You will take courses in computer programming (Python, R), communications, data visualization, data structures, machine learning, data analytics, ethics, and more. You will learn both the theoretical and applied perspectives of data science technologies and be knowledgeable in your stream subject. The capstone course will provide real-world experience that will open doors to internships and employment opportunities.

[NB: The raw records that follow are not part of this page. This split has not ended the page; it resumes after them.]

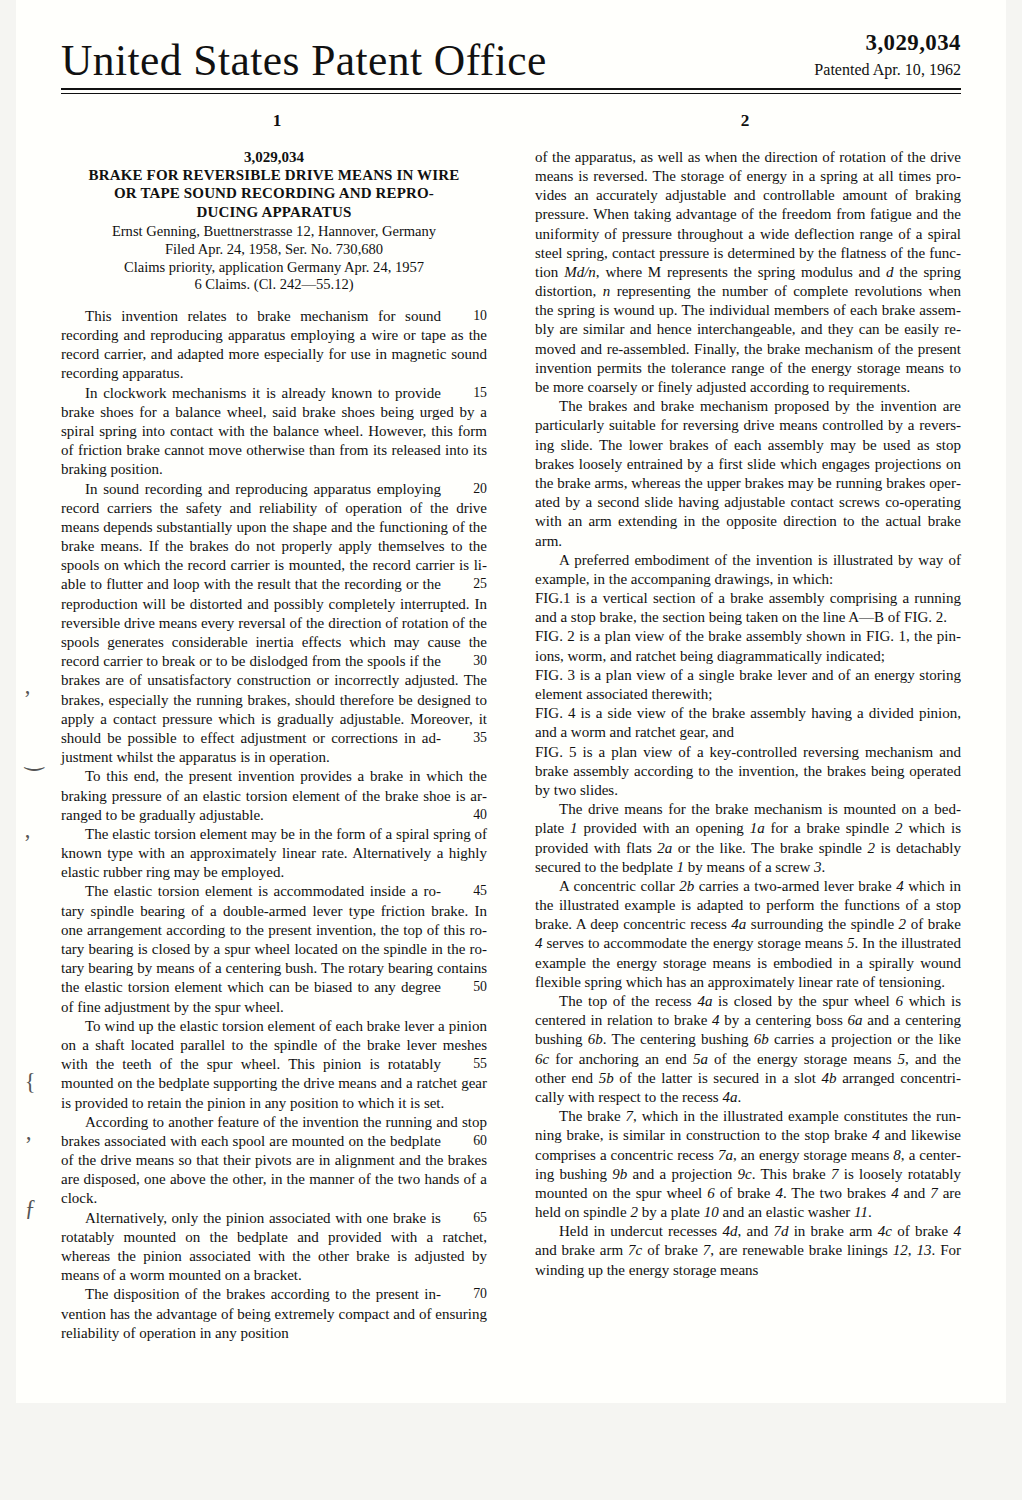United States Patent Office
3,029,034 Patented Apr. 10, 1962
1 2
3,029,034
Brake for Reversible Drive Means in Wire
or Tape Sound Recording and Repro-
ducing Apparatus
Ernst Genning, Buettnerstrasse 12, Hannover, Germany
Filed Apr. 24, 1958, Ser. No. 730,680
Claims priority, application Germany Apr. 24, 1957
6 Claims. (Cl. 242—55.12)
10 This invention relates to brake mechanism for sound recording and reproducing apparatus employing a wire or tape as the record carrier, and adapted more especially for use in magnetic sound recording apparatus.
15 In clockwork mechanisms it is already known to provide brake shoes for a balance wheel, said brake shoes being urged by a spiral spring into contact with the balance wheel. However, this form of friction brake cannot move otherwise than from its released into its braking position.
20 In sound recording and reproducing apparatus employing record carriers the safety and reliability of operation of the drive means depends substantially upon the shape and the functioning of the brake means. If the brakes do not properly apply themselves to the spools on which the record carrier is mounted, the record carrier is liable 25to flutter and loop with the result that the recording or the reproduction will be distorted and possibly completely interrupted. In reversible drive means every reversal of the direction of rotation of the spools generates considerable inertia effects which may cause the record carrier to 30break or to be dislodged from the spools if the brakes are of unsatisfactory construction or incorrectly adjusted. The brakes, especially the running brakes, should therefore be designed to apply a contact pressure which is gradually adjustable. Moreover, it should be possible to 35effect adjustment or corrections in adjustment whilst the apparatus is in operation.
To this end, the present invention provides a brake in which the braking pressure of an elastic torsion element of the brake shoe is arranged to be gradually adjustable. 40
The elastic torsion element may be in the form of a spiral spring of known type with an approximately linear rate. Alternatively a highly elastic rubber ring may be employed.
45 The elastic torsion element is accommodated inside a rotary spindle bearing of a double-armed lever type friction brake. In one arrangement according to the present invention, the top of this rotary bearing is closed by a spur wheel located on the spindle in the rotary bearing by means of a centering bush. The rotary bearing contains 50the elastic torsion element which can be biased to any degree of fine adjustment by the spur wheel.
To wind up the elastic torsion element of each brake lever a pinion on a shaft located parallel to the spindle of the brake lever meshes with the teeth of the spur wheel. This 55pinion is rotatably mounted on the bedplate supporting the drive means and a ratchet gear is provided to retain the pinion in any position to which it is set.
According to another feature of the invention the running and stop brakes associated with each spool are 60mounted on the bedplate of the drive means so that their pivots are in alignment and the brakes are disposed, one above the other, in the manner of the two hands of a clock.
65 Alternatively, only the pinion associated with one brake is rotatably mounted on the bedplate and provided with a ratchet, whereas the pinion associated with the other brake is adjusted by means of a worm mounted on a bracket.
70 The disposition of the brakes according to the present invention has the advantage of being extremely compact and of ensuring reliability of operation in any position
of the apparatus, as well as when the direction of rotation of the drive means is reversed. The storage of energy in a spring at all times provides an accurately adjustable and controllable amount of braking pressure. When taking advantage of the freedom from fatigue and the uniformity of pressure throughout a wide deflection range of a spiral steel spring, contact pressure is determined by the flatness of the function Md/n, where M represents the spring modulus and d the spring distortion, n representing the number of complete revolutions when the spring is wound up. The individual members of each brake assembly are similar and hence interchangeable, and they can be easily removed and re-assembled. Finally, the brake mechanism of the present invention permits the tolerance range of the energy storage means to be more coarsely or finely adjusted according to requirements.
The brakes and brake mechanism proposed by the invention are particularly suitable for reversing drive means controlled by a reversing slide. The lower brakes of each assembly may be used as stop brakes loosely entrained by a first slide which engages projections on the brake arms, whereas the upper brakes may be running brakes operated by a second slide having adjustable contact screws co-operating with an arm extending in the opposite direction to the actual brake arm.
A preferred embodiment of the invention is illustrated by way of example, in the accompaning drawings, in which:
FIG.1 is a vertical section of a brake assembly comprising a running and a stop brake, the section being taken on the line A—B of FIG. 2.
FIG. 2 is a plan view of the brake assembly shown in FIG. 1, the pinions, worm, and ratchet being diagrammatically indicated;
FIG. 3 is a plan view of a single brake lever and of an energy storing element associated therewith;
FIG. 4 is a side view of the brake assembly having a divided pinion, and a worm and ratchet gear, and
FIG. 5 is a plan view of a key-controlled reversing mechanism and brake assembly according to the invention, the brakes being operated by two slides.
The drive means for the brake mechanism is mounted on a bedplate 1 provided with an opening 1a for a brake spindle 2 which is provided with flats 2a or the like. The brake spindle 2 is detachably secured to the bedplate 1 by means of a screw 3.
A concentric collar 2b carries a two-armed lever brake 4 which in the illustrated example is adapted to perform the functions of a stop brake. A deep concentric recess 4a surrounding the spindle 2 of brake 4 serves to accommodate the energy storage means 5. In the illustrated example the energy storage means is embodied in a spirally wound flexible spring which has an approximately linear rate of tensioning.
The top of the recess 4a is closed by the spur wheel 6 which is centered in relation to brake 4 by a centering boss 6a and a centering bushing 6b. The centering bushing 6b carries a projection or the like 6c for anchoring an end 5a of the energy storage means 5, and the other end 5b of the latter is secured in a slot 4b arranged concentrically with respect to the recess 4a.
The brake 7, which in the illustrated example constitutes the running brake, is similar in construction to the stop brake 4 and likewise comprises a concentric recess 7a, an energy storage means 8, a centering bushing 9b and a projection 9c. This brake 7 is loosely rotatably mounted on the spur wheel 6 of brake 4. The two brakes 4 and 7 are held on spindle 2 by a plate 10 and an elastic washer 11.
Held in undercut recesses 4d, and 7d in brake arm 4c of brake 4 and brake arm 7c of brake 7, are renewable brake linings 12, 13. For winding up the energy storage means
,
‿
,
{
’
ƒ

man in front of computer screen

For a preview of information on the Data Science program, please see the Data Science channel of the Come Study Math & Stats at York Discord Server


Who will you work with in Data Science?

Dr. Jairo Diaz-Rodriguez

Dr. Jairo Diaz-Rodriguez

Dr. Diaz-Rodriguez’s research interests are in data science, machine learning, high-dimensional statistics, optimization and big data. Most of his research contains both theoretical development and practical applications, with strong interdisciplinary components, and cloud and parallel computing implementations. He will be teaching MATH1130 in the fall term.

Dr. Kelly Ramsay

Dr. Kelly Ramsay

Dr. Ramsay works mainly in robust statistics and nonparametric statistics. Under this umbrella, she has worked on functional data, change-point problems and data privacy. Some of her areas of application are medical imaging, such as f-MRI, finance, and speech recognition. She has also worked on data collection and web-scraping in the past. She will be teaching MATH1130 in the winter term.

Dr. Kevin McGregor

Dr. Kevin McGregor

Dr. McGregor’s research has focused on biostatistics and various topics on statistical methods in genomics. In the past he has developed novel Bayesian methods to model community structure in the human microbiome by means of network and diversity estimation. He has also done work in methods for adjusting for cell-type heterogeneity in DNA methylation studies.

Dr. Steven Wang

Dr. Steven Wang

Dr. Wang has research experience in data science with applications to health science including biostatistics and bioinformatics. His current research is focused on data science for health care such as analysis of ECG, EEG and PPG data from wearable devices. He also has thirty years of consulting experience in data science.

Dr. Yuejiao Cindy Fu

Dr. Fu is the Statistics Director in the Department of Mathematics and Statistics. Her main research interests are mixture models, empirical likelihood, density ratio models, and statistical analysis of high-dimensional data, spatial data, genetic data, gene expression data and DNA methylation data.

Dr. Xin Gao

Dr. Xin Gao

Dr. Gao’s research areas include biostatistics, computational statistics, statistical theory, machine learning, high-dimensional data analysis, and data science. She have published over 60 publications in peer reviewed statistical journals. In the past, she has served as the president of the Southern Ontario Chapter of Statistical Society of Canada, associate editor of the Canadian Journal of Statistics, and a board member of the Statistical Society of Canada. She has collaborated with biomedical companies on various machine learning projects.

Amy Wu

Dr. Yuehua Amy Wu

Dr. Wu is an elected member of the International Statistical Institute. She has co-authored 130 papers, published in Proceedings of the National Academy of Sciences, the Journal of Applied Statistics, and the Journal of Multivariate Analysis, among others. Professor Wu's research centers on statistical theory and methods in data science and statistical machine learning. Her current research interests include robust statistics, model selection, multiple change-point analysis, multivariate analysis, spatio-temporal modeling, high-dimensional statistics, financial econometrics, data mining, and computational algorithms.